The Language, Aid, and Representation AI Lab is led by professor Lara Martin. Its research focuses on human-centered artificial intelligence and natural language processing applications. Recent work has included automated story generation, augmentative and alternative communication tools, AI for tabletop roleplaying games, speech processing, and affective computing.

The Latent Lab

James Foulds heads the Latent Lab in the IS department. It carries our research in the area of socially conscious machine learning and artificial intelligence. Its work aims to improve AI’s role in society regarding fairness and privacy and to promote the practice of computational social science using probabilistic models and Bayesian inference.

Machine Learning for Signal Processing

Tulay Adali’s Machine Learning for Signal Processing Lab works on the development of theory and tools for processing signals that arise in today’s growing array of different applications and pose challenges for traditional signal processing techniques. It applies techniques from statistical and adaptive signal processing as well as machine learning to develop effective methods that address challenges in applications with a focus on medical image analysis and fusion.

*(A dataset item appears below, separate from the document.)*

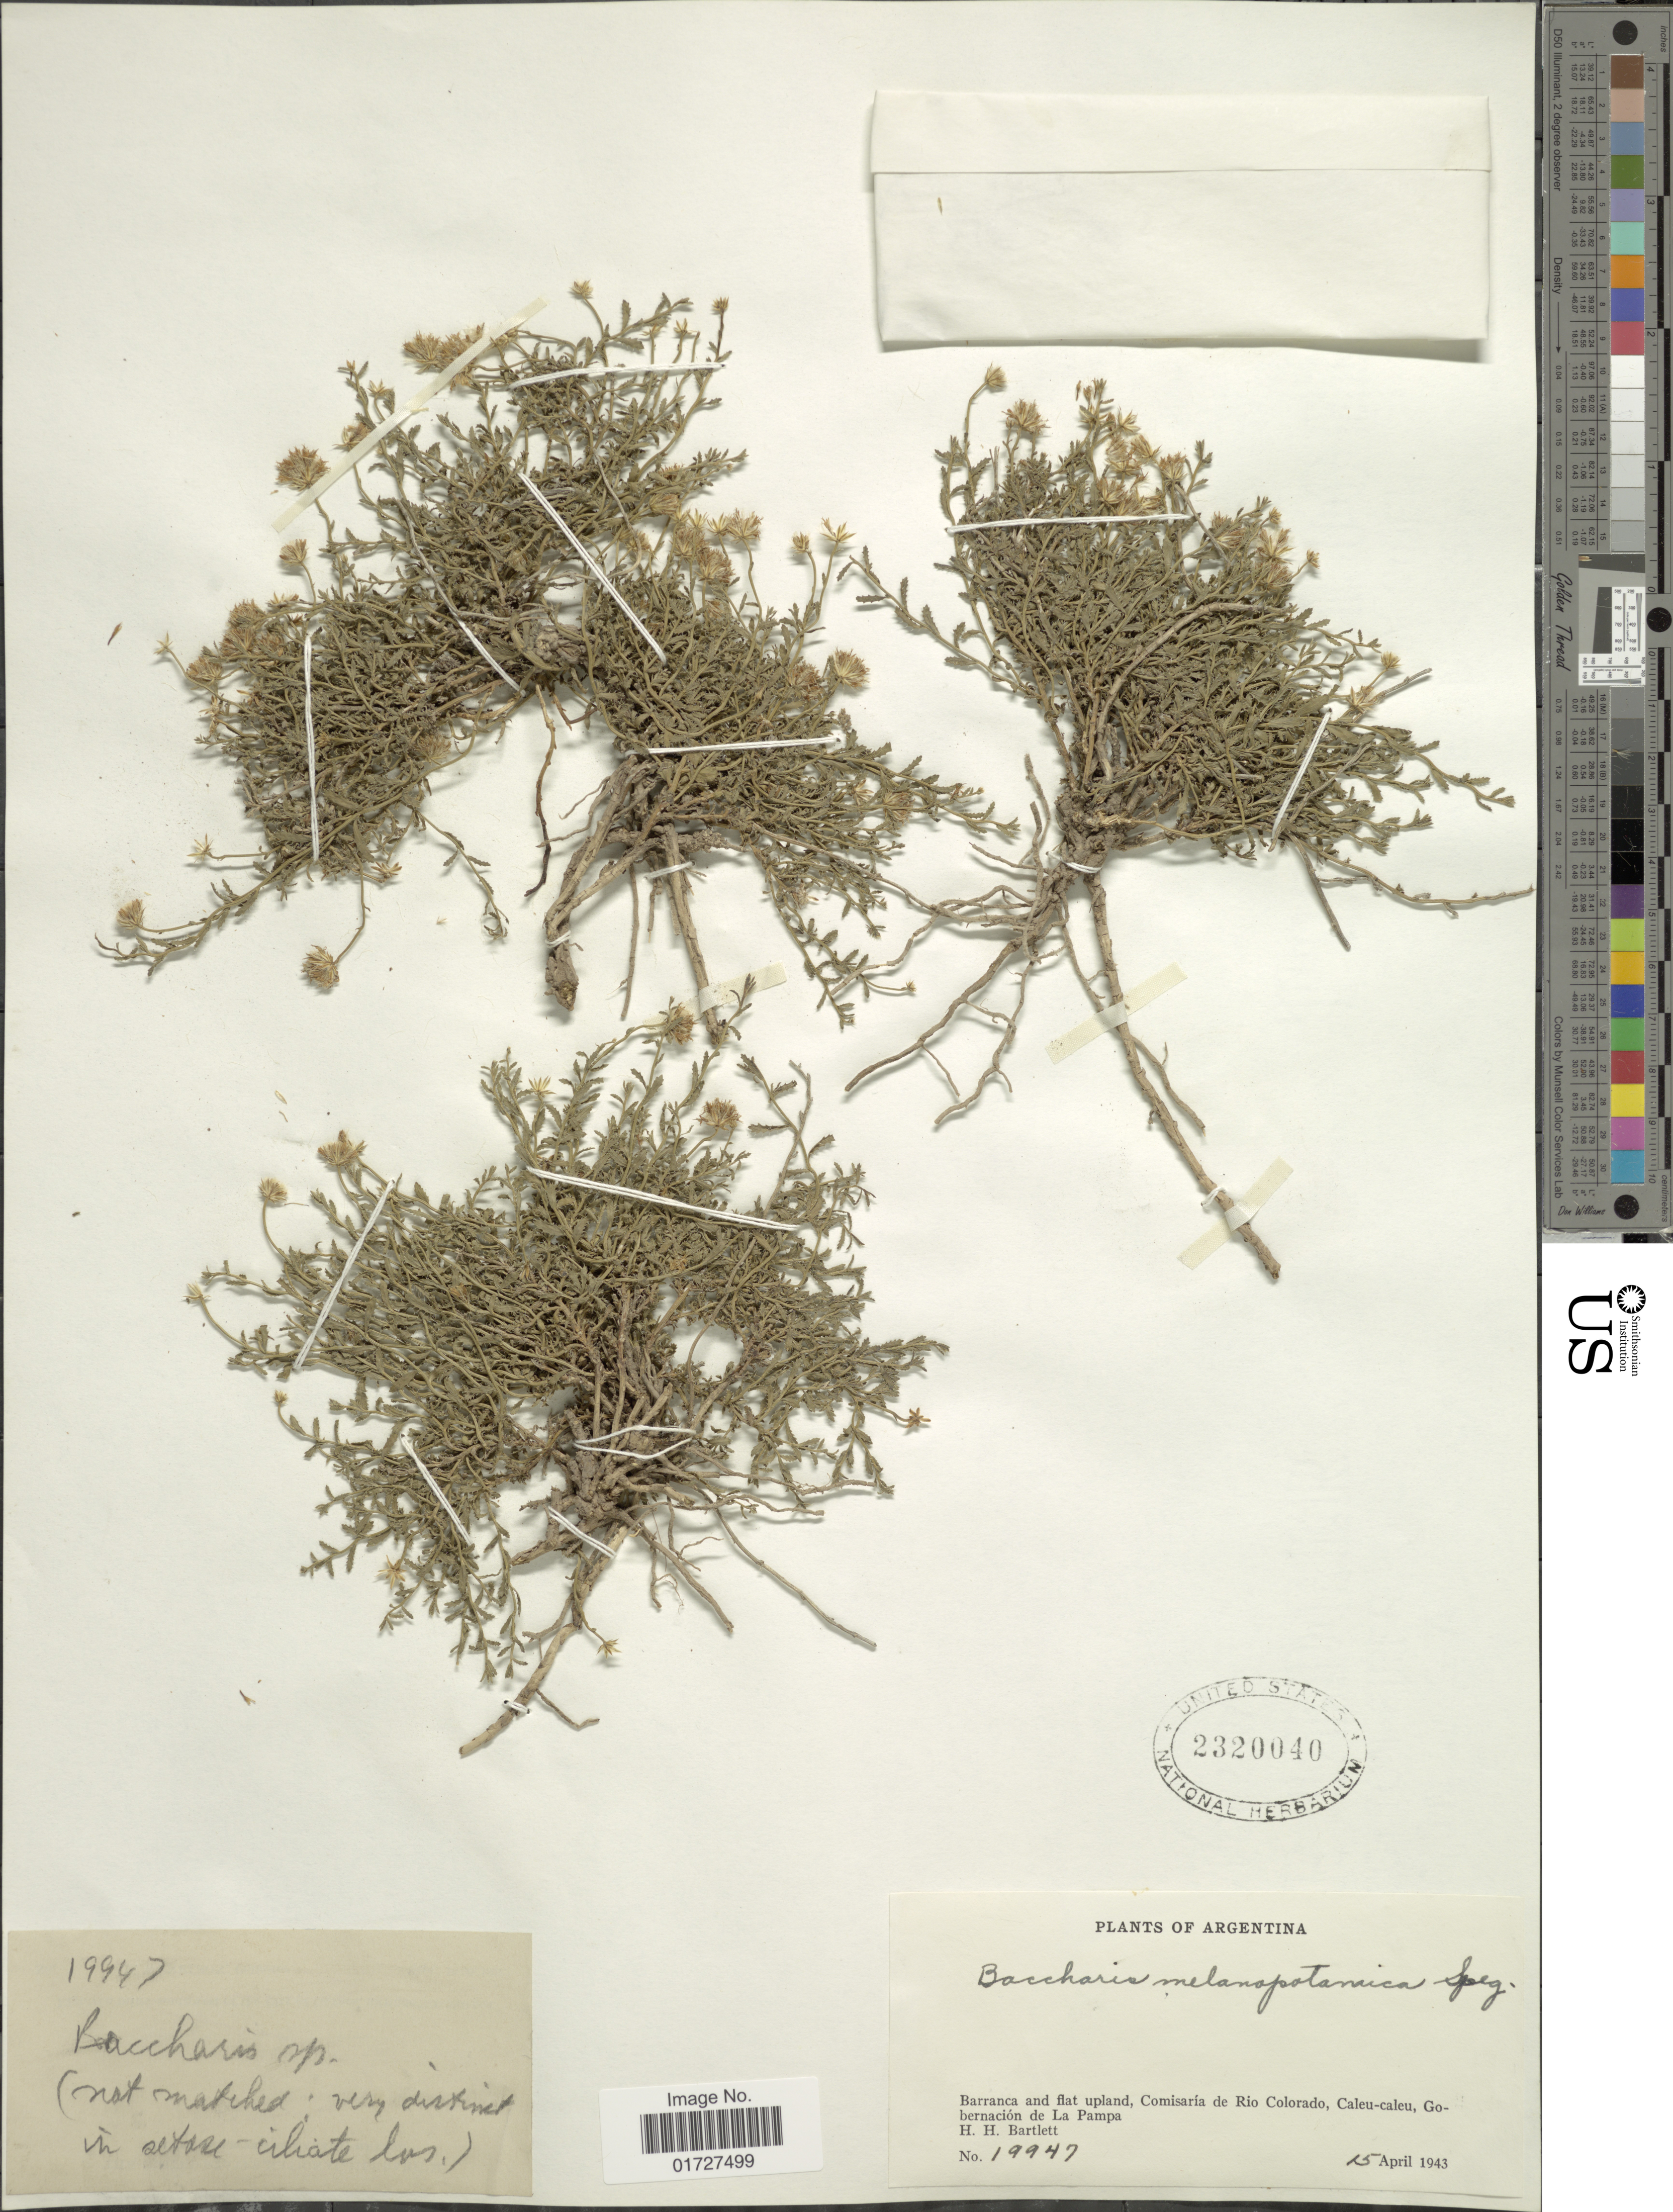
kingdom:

Mobile, Pervasive & Sensor Computing Lab

Nirmalya Roy directs the Mobile, Pervasive, and Sensor Computing (MPSC) Lab, which analyzes data from sensors and mobile devices in an efficient manner, uncovers those hidden patterns, gauges the activity, behavior, and interaction of the users, and presents this to the users, society, or application to understand the human and system behavior better.

Multi Data Lab

The MData Lab is led by Vandana Janeja/. Real-world data is seldom compartmentalized. Data from one phenomenon at a location (e.g., health disparities) often intersects with, relates to, or impacts other phenomena (e.g., food deserts) in the same place. This raises the question: why analyze these phenomena in separate data silos? Tackling this question and crossing over silos into a messy heterogeneous world is at the heart of the research in the Lab. Multi-domain relevance is evident in all application areas, such as healthcare informatics, road traffic, and cybersecurity.

NLP and Social Computing Lab

The NLP and Social Computing is led by Shimei Pan and focuses on natural language processing (NLP), large-scale social media analytics, Human-AI interaction and societal Impact, and Intelligent Interactive systems

Perception, Prediction, and Reasoning Lab

The Perception, Prediction, and Reasoning Lab is led by Tejas Gokhale and focuses on the design of robust and reliable systems that can understand the visual world. It draws inspiration from principles of perception, communication, learning, and reasoning.

Remote Sensing, Signal & Image Processing

The RSSIPL Lab was founded by Professor Chein-I Chang in 1992 with research focus on remote sensing, signal and image processing, specifically, hyperspectral imaging, medical imaging, automatic target recognition.


The Security and Optimization for Networked Globe Lab is led by Houbing Herbert Song and has the mission to advance research and education through discovery and innovation at the confluence of AI/machine learning/data science, cybersecurity, and cyber-physical systems (CPS).

Vinjamuri Lab

The Vinamuri Lab studies Brain-Machine Interfaces (BMIs) that control upper-limb prostheses. A current research objective is understanding how the brain controls complex hand movements. The human hand has about 30 dimensions in contrast to a human arm, which has only seven dimensions. BMIs that control human arms have already been demonstrated with decent accuracy.


The primary research areas include Electronic Design and Automation, Brain-inspired computing, Neural network architecture exploration, Autonomous driving and CAN security, digital, analog, and mixed-signal CMOS ICs/SOCs for a variety of applications, Verification and testing techniques, CAD tools for design and analysis of microprocessors and FPGAs, as well as interdisciplinary research projects.